In 2019, International Women's Day in Puerto Rico revolved around women taking to the streets en masse to support abortion. Their efforts this day on abortion rights were part of broader 8M efforts to combat gender violence.

== Anti-abortion views and activities ==
Anti-abortion activities in Puerto Rico tend to be more subdued than anti-abortion activities in the mainland United States, and are much less likely to include violence. Due to its vastly devout Catholic population, abortion in Puerto Rico has a significant religion-based opposition from members of the clergy. Despite the fact that abortion was legalized in 1973 in Puerto Rico, in a survey done in 1993 a majority of Puerto Rican's still believed it to be illegal due to the Catholic Clergy's own opposition to it. After the ruling of Roe v. Wade in the United States fully legalizing abortion in Puerto Rico, the Puerto Rican Catholic Church openly came out in disapproval of the verdict stating that forcing Puerto Rico to adopt pro-choice legislature is an example of an abusive colonial power dynamic. All three political parties in Puerto Rico intently stand against abortion despite the fact that it is officially legal and intentionally make it challenging for women seeking abortions to find proper care. They create euphemisms for the term itself and hide the fact that is available which has created widespread misunderstanding for Puerto Rican residents.

=== Views ===
Senator Venegas Brown said during the debate around PS950, "I wish this was a bill to ban abortion." Brown said the only reason Senators were not able to do so was because of Roe v. Wade.

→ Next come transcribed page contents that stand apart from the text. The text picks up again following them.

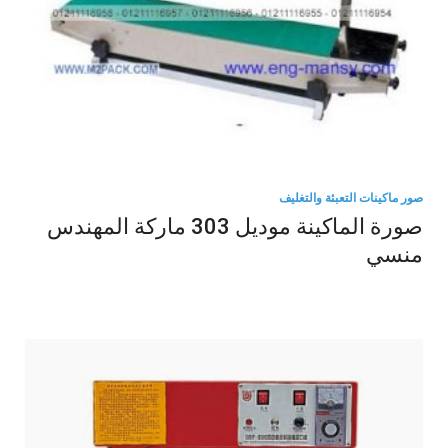
صور ماكينات التعبئة والتغليف
صورة الماكينة موديل 303 ماركة المهندس
منسي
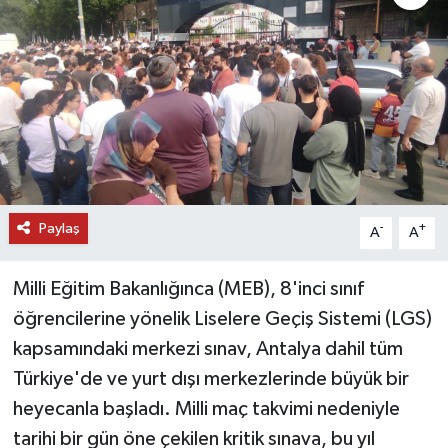
DÜNYA
EĞİTİM
TURİZM
RÖPORTAJ
Paylaş
-
+
A
A
VİDEO HABERLER
Milli Eğitim Bakanlığınca (MEB), 8'inci sınıf
YAZARLAR
öğrencilerine yönelik Liselere Geçiş Sistemi (LGS)
RESMİ İLAN
kapsamındaki merkezi sınav, Antalya dahil tüm
Türkiye'de ve yurt dışı merkezlerinde büyük bir
MAGAZİN
heyecanla başladı. Milli maç takvimi nedeniyle
tarihi bir gün öne çekilen kritik sınava, bu yıl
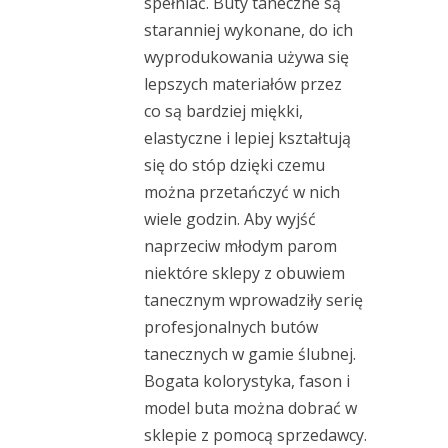
spełniać. Buty taneczne są
staranniej wykonane, do ich
wyprodukowania używa się
lepszych materiałów przez
co są bardziej miękki,
elastyczne i lepiej kształtują
się do stóp dzięki czemu
można przetańczyć w nich
wiele godzin. Aby wyjść
naprzeciw młodym parom
niektóre sklepy z obuwiem
tanecznym wprowadziły serię
profesjonalnych butów
tanecznych w gamie ślubnej.
Bogata kolorystyka, fason i
model buta można dobrać w
sklepie z pomocą sprzedawcy.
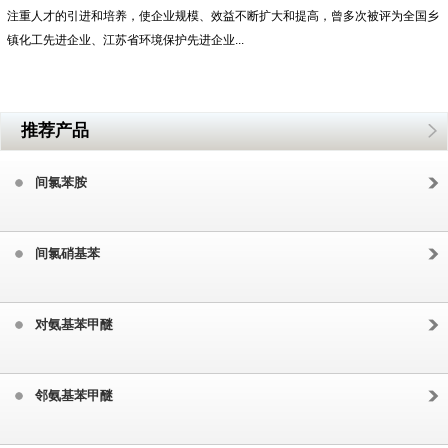
注重人才的引进和培养，使企业规模、效益不断扩大和提高，曾多次被评为全国乡
镇化工先进企业、江苏省环境保护先进企业...
推荐产品
间氯苯胺
间氯硝基苯
对氨基苯甲醚
邻氨基苯甲醚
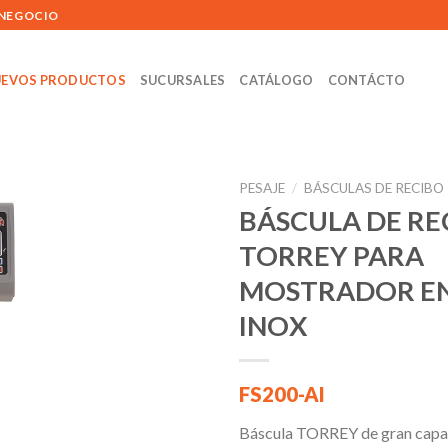
 NEGOCIO
EVOS PRODUCTOS
SUCURSALES
CATÁLOGO
CONTÁCTO
PESAJE
/
BÁSCULAS DE RECIBO
BÁSCULA DE RE
TORREY PARA
Añadir
MOSTRADOR EN
a la
lista de
INOX
deseos
FS200-AI
Báscula TORREY de gran capac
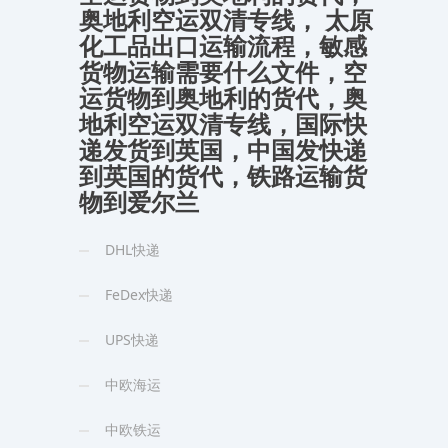
奥地利空运双清专线， 太原
化工品出口运输流程，敏感
货物运输需要什么文件，空
运货物到奥地利的货代，奥
地利空运双清专线，国际快
递发货到英国，中国发快递
到英国的货代，铁路运输货
物到爱尔兰
DHL快递
FeDex快递
UPS快递
中欧海运
中欧铁运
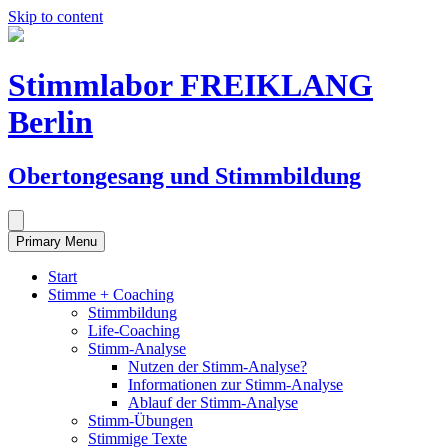
Skip to content
Stimmlabor FREIKLANG
Berlin
Obertongesang und Stimmbildung
Primary Menu
Start
Stimme + Coaching
Stimmbildung
Life-Coaching
Stimm-Analyse
Nutzen der Stimm-Analyse?
Informationen zur Stimm-Analyse
Ablauf der Stimm-Analyse
Stimm-Übungen
Stimmige Texte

The Puerto Rico Bar Association's committee focusing on decolonization efforts stated that a broad legalization of abortion in Puerto Rico as a result of Roe v. Wade is a situation that "dramatises the tragedy of the Puerto Rican nation, subjugated to the rulings of a foreign court that are repugnant to its conscience and culture." Arguing that Puerto Rico should be able to create legislature for itself, the Puerto Rico Bar Association took the stance of many Puerto Rican elected government officials who are in favor of a ban on abortion.

=== Protests ===
An anti-abortion rally was held in 1974 in San Juan following revisions in Puerto Rican law earlier that year.